L'université d'Édimbourg, en Écosse, a conçu une caméra destinée à faciliter les endoscopies. Elle permet de suivre avec précision l'emplacement d'un endoscope à l'intérieur du corps, sans nécessiter une technologie invasive supplémentaire.

Que les âmes sensibles se rassurent, cet article à propos du corps humain est garanti sans hémoglobine. Vous pouvez donc souffler un grand coup et poursuivre votre lecture sans craindre de tomber sur une image dérangeante. Si nous l’avions voulu, le sujet s’y serait pourtant prêté. En effet, des scientifiques viennent de développer une caméra capable de voir à travers le corps humain.

Cette petite révolution pour l’endoscopie du futur est le fruit de recherches menées à l’université d’Édimbourg, en Écosse. La caméra qui y a été mise au point doit ainsi permettre aux médecins de suivre les endoscopes, des instruments optiques intrusifs utilisés pour suivre le déroulé d’opérations chirurgicales ou observer l’intérieur de l’organisme humain.

Un outil non invasif

La caméra créée par les chercheurs n’est, quant à elle, pas intrusive pour le corps humain. En effet, ce dispositif est capable de détecter les sources de lumière à l’intérieur du corps, et ce sans y pénétrer. Autrement dit, cette caméra est en mesure de suivre, depuis l’extérieur, le cheminement d’un endoscope dans le corps humain. En effet, l’extrémité du tube d’un endoscope est éclairée afin de faciliter cette exploration interne.

À gauche, la nouvelle caméra détecte précisément l’emplacement de l’endoscope. / University of Edinburgh

« Jusqu’à présent, il n’était pas possible de suivre l’emplacement d’un endoscope dans le corps afin de le guider au bon endroit sans utiliser de rayons X ou d’autres méthodes onéreuses  », fait observer l’université d’Édimbourg sur son site. En effet, si la lumière de cet outil médical est capable de traverser le corps, elle tend plutôt à rebondir sur les différents tissus humains qu’à véritablement voyager à travers eux.

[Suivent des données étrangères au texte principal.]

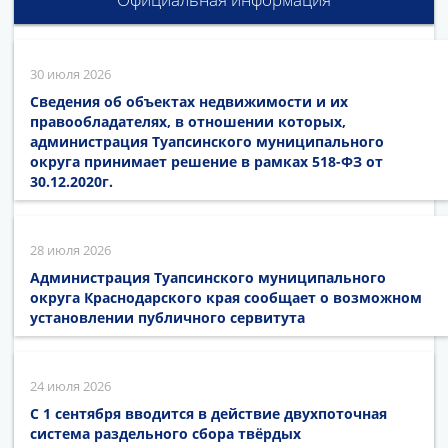
30 июля 2026
Сведения об объектах недвижимости и их
правообладателях, в отношении которых,
администрация Туапсинского муниципального
округа принимает решение в рамках 518-ФЗ от
30.12.2020г.
28 июля 2026
Администрация Туапсинского муниципального
округа Краснодарского края сообщает о возможном
установлении публичного сервитута
24 июля 2026
С 1 сентября вводится в действие двухпоточная
система раздельного сбора твёрдых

La lumière des endoscopes rebondit sur les tissus humains

Avec cette caméra supplémentaire, les médecins pourront désormais détecter « des particules individuelles de lumière, appelées photons. » À l’aide d’une puce en silicium — semblable à celles dont sont dotés les appareils photos numériques –, la caméra est équipée de milliers de détecteurs de photons.

« En tenant compte à la fois de la lumière diffusée et de la lumière qui se déplace directement vers la caméra, l’appareil est capable de déterminer où l’endoscope est situé dans le corps », ajoutent les chercheurs.

Kev Dhaliwal, professeur spécialisé dans l’imagerie moléculaire et chargé de cette innovation, estime même que la caméra marque une nouvelle étape dans la recherche d’approches médicales de moins en moins invasives pour les patients.